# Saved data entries
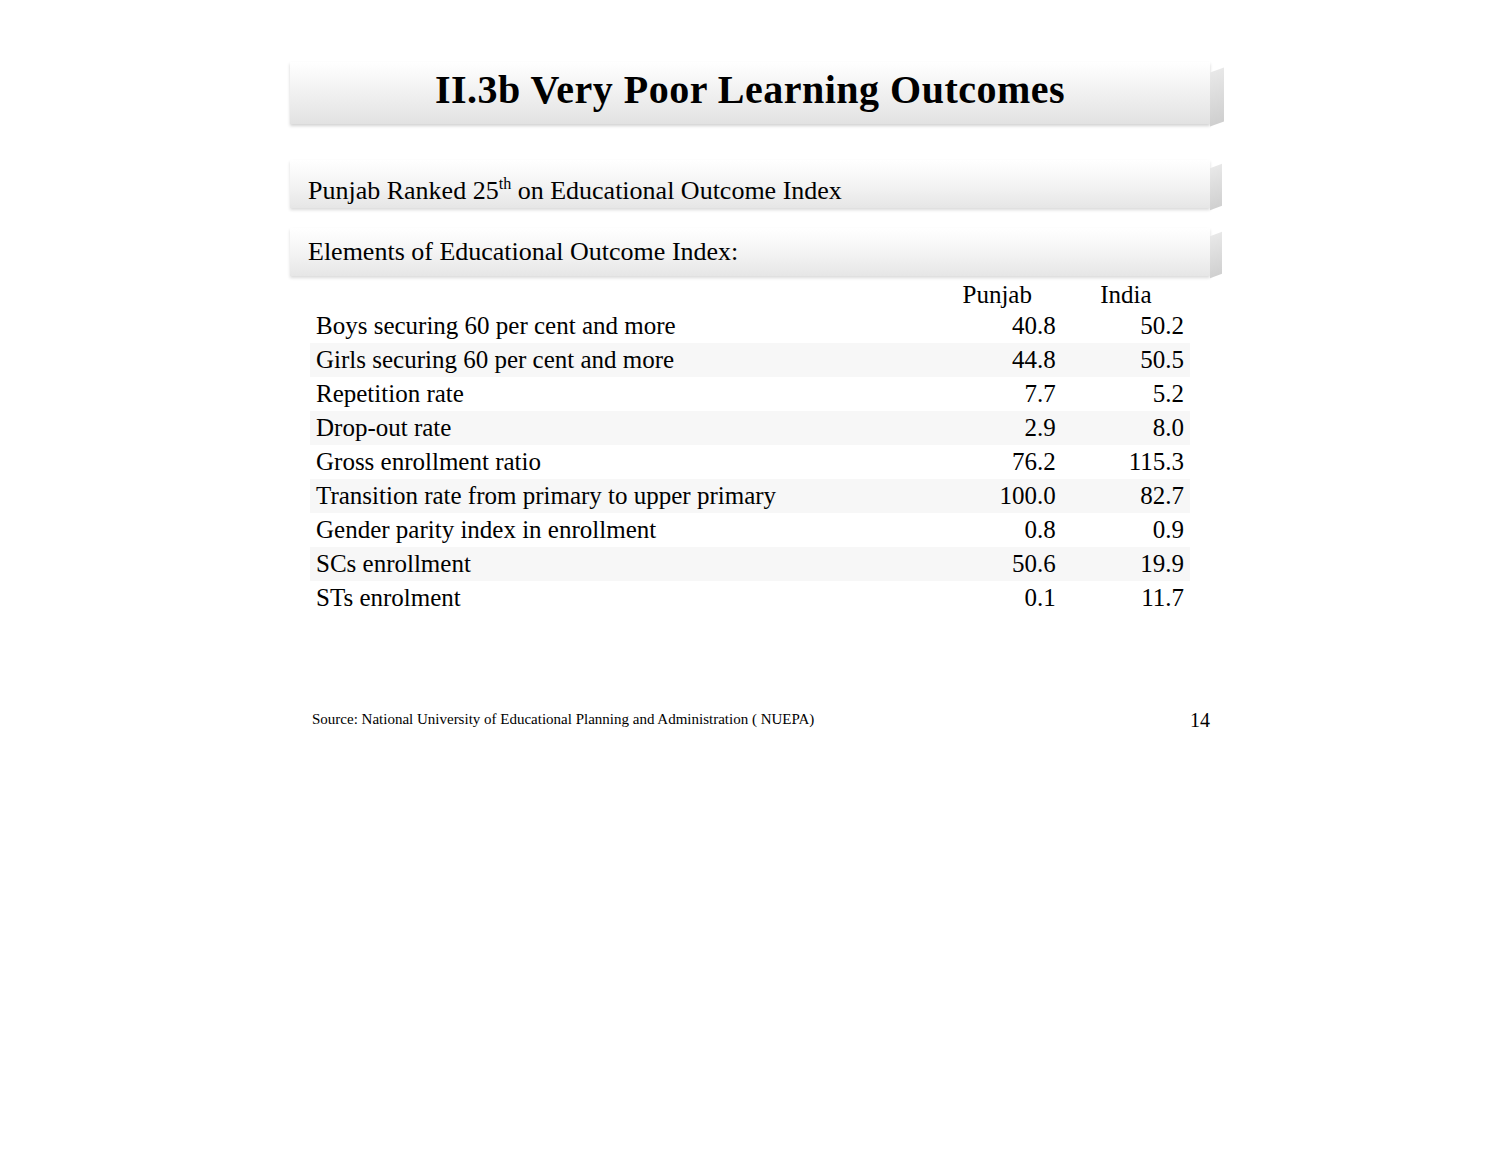II.3b Very Poor Learning Outcomes
Punjab Ranked 25th on Educational Outcome Index
Elements of Educational Outcome Index:
| | Punjab | India |
| Boys securing 60 per cent and more | 40.8 | 50.2 |
| Girls securing 60 per cent and more | 44.8 | 50.5 |
| Repetition rate | 7.7 | 5.2 |
| Drop-out rate | 2.9 | 8.0 |
| Gross enrollment ratio | 76.2 | 115.3 |
| Transition rate from primary to upper primary | 100.0 | 82.7 |
| Gender parity index in enrollment | 0.8 | 0.9 |
| SCs enrollment | 50.6 | 19.9 |
| STs enrolment | 0.1 | 11.7 |
Source: National University of Educational Planning and Administration ( NUEPA)
14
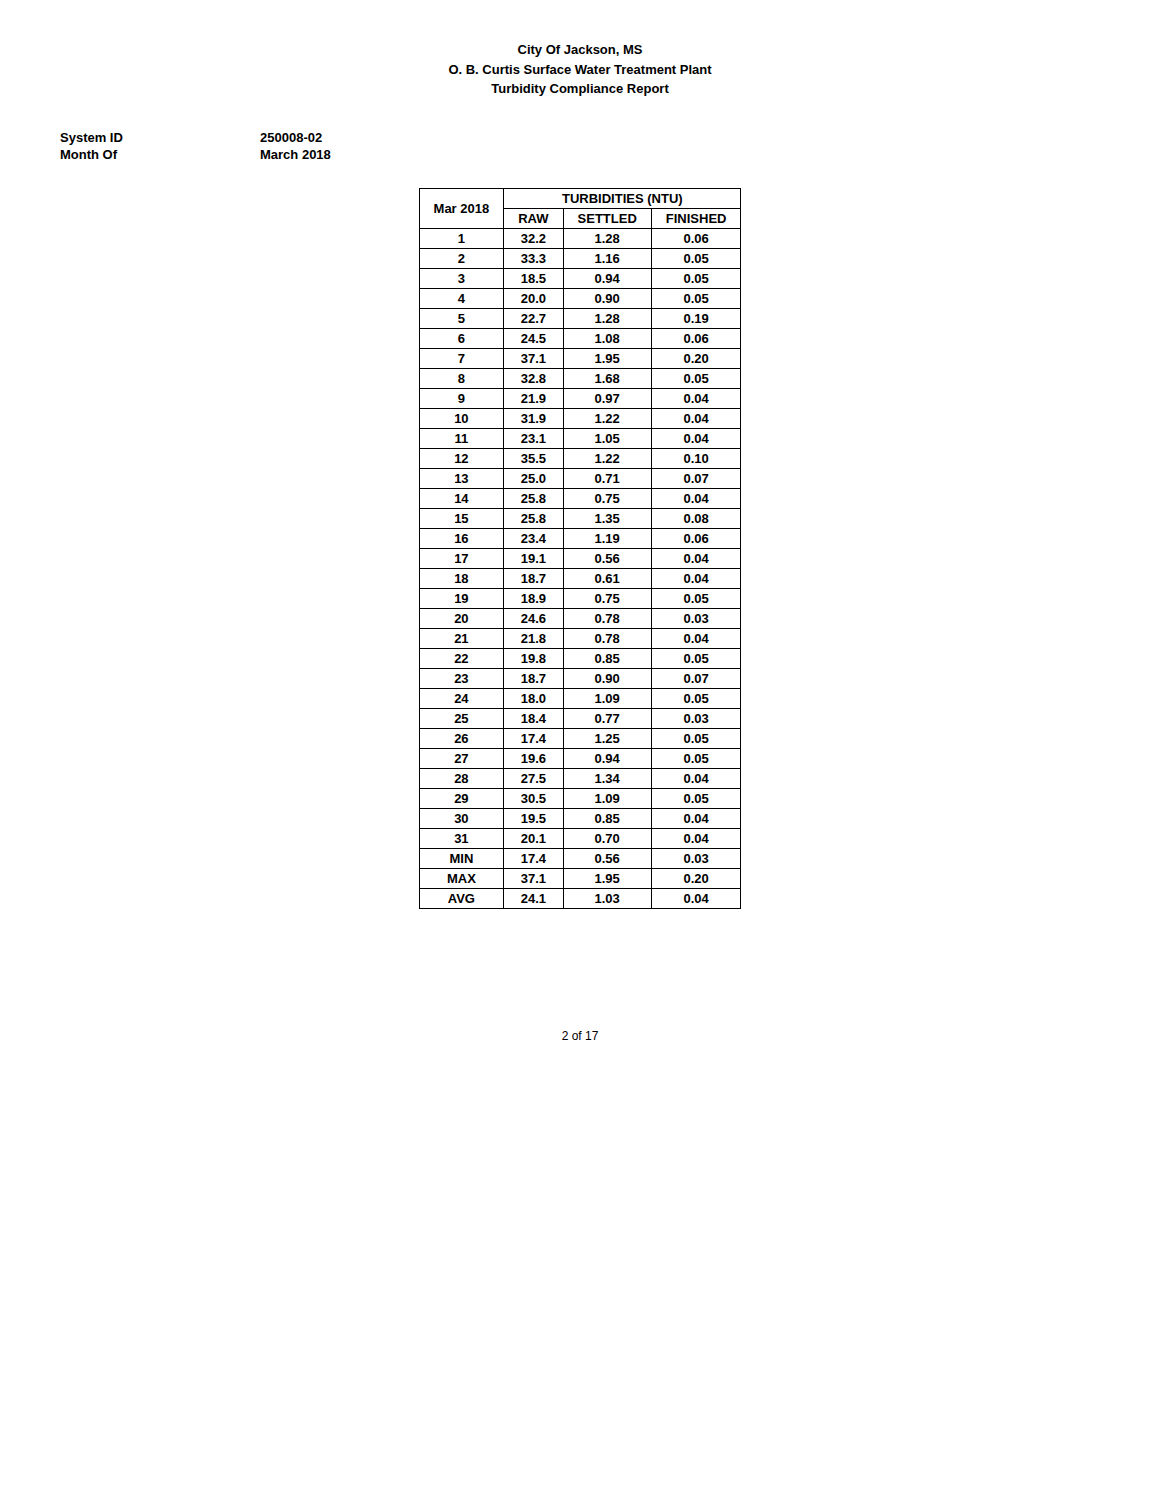City Of Jackson, MS
O. B. Curtis Surface Water Treatment Plant
Turbidity Compliance Report
| System ID | 250008-02 |
| Month Of | March 2018 |
| Mar 2018 | TURBIDITIES (NTU) |
| --- | --- |
| RAW | SETTLED | FINISHED |
| 1 | 32.2 | 1.28 | 0.06 |
| 2 | 33.3 | 1.16 | 0.05 |
| 3 | 18.5 | 0.94 | 0.05 |
| 4 | 20.0 | 0.90 | 0.05 |
| 5 | 22.7 | 1.28 | 0.19 |
| 6 | 24.5 | 1.08 | 0.06 |
| 7 | 37.1 | 1.95 | 0.20 |
| 8 | 32.8 | 1.68 | 0.05 |
| 9 | 21.9 | 0.97 | 0.04 |
| 10 | 31.9 | 1.22 | 0.04 |
| 11 | 23.1 | 1.05 | 0.04 |
| 12 | 35.5 | 1.22 | 0.10 |
| 13 | 25.0 | 0.71 | 0.07 |
| 14 | 25.8 | 0.75 | 0.04 |
| 15 | 25.8 | 1.35 | 0.08 |
| 16 | 23.4 | 1.19 | 0.06 |
| 17 | 19.1 | 0.56 | 0.04 |
| 18 | 18.7 | 0.61 | 0.04 |
| 19 | 18.9 | 0.75 | 0.05 |
| 20 | 24.6 | 0.78 | 0.03 |
| 21 | 21.8 | 0.78 | 0.04 |
| 22 | 19.8 | 0.85 | 0.05 |
| 23 | 18.7 | 0.90 | 0.07 |
| 24 | 18.0 | 1.09 | 0.05 |
| 25 | 18.4 | 0.77 | 0.03 |
| 26 | 17.4 | 1.25 | 0.05 |
| 27 | 19.6 | 0.94 | 0.05 |
| 28 | 27.5 | 1.34 | 0.04 |
| 29 | 30.5 | 1.09 | 0.05 |
| 30 | 19.5 | 0.85 | 0.04 |
| 31 | 20.1 | 0.70 | 0.04 |
| MIN | 17.4 | 0.56 | 0.03 |
| MAX | 37.1 | 1.95 | 0.20 |
| AVG | 24.1 | 1.03 | 0.04 |
2 of 17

# Exercise aim
Among the lines of the records, copy out each one that contains the word "cent".

# Solution for this task
| Boys securing 60 per cent and more | 40.8 | 50.2 |
| Girls securing 60 per cent and more | 44.8 | 50.5 |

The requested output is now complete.